DeFi’s stronghold on Ethereum has suffered an identifiable blow over the first few months of 2026. The blockchain’s market share in terms of TVL was down to 54% from 63.5% in January to May 7th.
Though it is leading in TVL with $45.4 billion, other blockchains are gradually eating into its market share in niche markets.

Each competing chain has built its position around a distinct function rather than challenging Ethereum broadly.
Ethereum’s slipping share reflects a DeFi market that has reorganized around specialization. Solana holds 6.66% of DeFi TVL, BNB Chain 6.60%, Bitcoin 6.35%, Tron 6.17%, Base 5.44%, and Hyperliquid 1.81%.
No single chain has displaced Ethereum, but together they have absorbed a meaningful portion of the market it once held more firmly.
BNB Smart Chain built its ground through Binance-linked distribution. PancakeSwap volume climbed 539.2% quarter-over-quarter to $392.6 billion in Q2 2025, accounting for 45% of top-10 DEX volume.
BSC currently records $5.55 billion in TVL and $739.6 million in 24-hour DEX volume. Binance deepened this further through Alpha Earn and Alpha 2.0, which route DEX trading directly through its own interfaces.
Tron has taken a narrower but powerful route, operating as a stablecoin settlement rail. DefiLlama data shows $89.6 billion in stablecoins on Tron, with USDT making up 97.86% of that total.
Its DeFi TVL sits at $5.19 billion, while 24-hour DEX volume remains thin at $55.5 million. Tron handles enormous dollar throughput with limited application diversity beyond that core function.
Hyperliquid has emerged as a self-sufficient perpetuals venue. DefiLlama shows $9.37 billion in 24-hour perpetuals volume, $42.4 billion over seven days, and $8.94 billion in open interest.
Its TVL of $1.52 billion alone does not capture its actual market weight. The volume and open interest figures confirm that perpetuals trading has grown large enough to form its own DeFi liquidity center.
Ethereum’s absolute position remains strong despite the share compression. DefiLlama shows $165.5 billion in stablecoins on Ethereum, alongside $1.45 billion in 24-hour DEX volume and $1.61 billion in 24-hour perps volume.

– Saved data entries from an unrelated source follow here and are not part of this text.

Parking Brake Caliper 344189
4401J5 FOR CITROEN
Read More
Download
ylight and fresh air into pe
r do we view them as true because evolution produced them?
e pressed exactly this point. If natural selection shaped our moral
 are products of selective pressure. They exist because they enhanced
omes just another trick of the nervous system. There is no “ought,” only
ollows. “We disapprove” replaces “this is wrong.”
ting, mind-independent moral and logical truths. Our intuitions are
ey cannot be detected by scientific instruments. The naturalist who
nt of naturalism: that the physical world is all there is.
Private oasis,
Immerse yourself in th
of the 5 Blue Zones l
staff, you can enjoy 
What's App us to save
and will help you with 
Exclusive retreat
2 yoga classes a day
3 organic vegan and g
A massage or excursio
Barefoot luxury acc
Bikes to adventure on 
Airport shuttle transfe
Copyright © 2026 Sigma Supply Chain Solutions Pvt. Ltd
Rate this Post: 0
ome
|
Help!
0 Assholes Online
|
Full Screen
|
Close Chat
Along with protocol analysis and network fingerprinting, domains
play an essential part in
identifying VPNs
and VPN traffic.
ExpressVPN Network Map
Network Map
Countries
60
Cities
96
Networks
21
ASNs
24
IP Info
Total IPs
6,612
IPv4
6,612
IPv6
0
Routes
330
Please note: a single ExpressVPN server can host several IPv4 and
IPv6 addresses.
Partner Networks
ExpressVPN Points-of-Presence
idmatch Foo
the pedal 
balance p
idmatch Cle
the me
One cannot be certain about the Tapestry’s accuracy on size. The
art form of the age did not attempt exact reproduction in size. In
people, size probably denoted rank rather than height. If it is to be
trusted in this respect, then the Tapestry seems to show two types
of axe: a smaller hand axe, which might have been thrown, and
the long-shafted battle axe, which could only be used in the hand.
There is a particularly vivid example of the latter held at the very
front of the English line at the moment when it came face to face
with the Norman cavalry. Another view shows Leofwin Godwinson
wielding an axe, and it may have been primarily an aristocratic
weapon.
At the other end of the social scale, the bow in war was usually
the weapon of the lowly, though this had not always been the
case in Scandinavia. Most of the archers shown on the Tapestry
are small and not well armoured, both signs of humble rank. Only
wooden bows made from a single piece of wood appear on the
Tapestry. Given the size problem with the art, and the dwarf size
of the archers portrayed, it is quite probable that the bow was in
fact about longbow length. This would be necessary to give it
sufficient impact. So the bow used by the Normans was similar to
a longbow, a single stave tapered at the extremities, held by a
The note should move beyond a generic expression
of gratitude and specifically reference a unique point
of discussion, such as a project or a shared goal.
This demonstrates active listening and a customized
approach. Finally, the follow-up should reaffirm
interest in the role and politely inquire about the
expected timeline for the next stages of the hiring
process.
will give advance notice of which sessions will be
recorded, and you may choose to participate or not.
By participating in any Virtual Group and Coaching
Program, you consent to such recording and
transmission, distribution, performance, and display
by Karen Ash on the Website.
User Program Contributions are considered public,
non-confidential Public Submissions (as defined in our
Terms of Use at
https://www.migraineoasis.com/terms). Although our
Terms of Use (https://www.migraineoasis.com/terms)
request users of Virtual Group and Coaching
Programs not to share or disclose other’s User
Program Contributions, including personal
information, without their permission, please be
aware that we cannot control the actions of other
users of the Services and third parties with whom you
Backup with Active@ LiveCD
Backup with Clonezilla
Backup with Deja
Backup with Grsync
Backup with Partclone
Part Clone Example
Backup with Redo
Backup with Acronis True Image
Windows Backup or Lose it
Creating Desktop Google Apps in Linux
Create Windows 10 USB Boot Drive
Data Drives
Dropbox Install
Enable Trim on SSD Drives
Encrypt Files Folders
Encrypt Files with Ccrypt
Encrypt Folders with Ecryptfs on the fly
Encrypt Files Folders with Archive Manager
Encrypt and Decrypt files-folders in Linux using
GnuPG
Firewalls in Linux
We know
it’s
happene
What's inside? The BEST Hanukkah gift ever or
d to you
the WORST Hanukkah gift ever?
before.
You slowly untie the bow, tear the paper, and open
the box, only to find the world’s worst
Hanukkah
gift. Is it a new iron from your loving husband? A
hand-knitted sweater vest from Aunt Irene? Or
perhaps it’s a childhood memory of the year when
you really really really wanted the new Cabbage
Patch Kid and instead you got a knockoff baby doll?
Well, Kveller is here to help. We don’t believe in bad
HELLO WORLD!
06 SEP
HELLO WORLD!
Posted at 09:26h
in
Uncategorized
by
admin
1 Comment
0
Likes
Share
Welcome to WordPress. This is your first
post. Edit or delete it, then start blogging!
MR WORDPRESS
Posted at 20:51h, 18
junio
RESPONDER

It hosts the blue-chip lending protocols and institutional integrations that most DeFi infrastructure relies on. These figures keep it firmly positioned as DeFi’s primary balance sheet.
Base adds an important layer to this picture. Built by Coinbase on the OP Stack, Base holds $4.58 billion in TVL and records $854.97 million in 24-hour DEX volume.
Activity moving from Ethereum L1 to Base still settles within the Ethereum security model. So while Base’s growth reduces Ethereum’s headline share, it does not remove that value from the broader Ethereum stack.
Over the past 30 days, Ethereum’s TVL grew 13.9%, with Bitcoin at 13.4%, Base at 10.5%, and Hyperliquid at 7.3%.
The DeFi market is expanding across multiple chains at once. Share redistribution reflects that expansion rather than a direct capital exit from Ethereum.
Two paths sit ahead for Ethereum’s share by end-2026. If stablecoin and lending activity grows faster and Base’s performance reads as Ethereum stack strength, dominance could recover toward 55%–58%.
If Binance, Coinbase, BTCFi, and Hyperliquid continue gaining ground, Ethereum’s share may compress further to 46%–50% instead.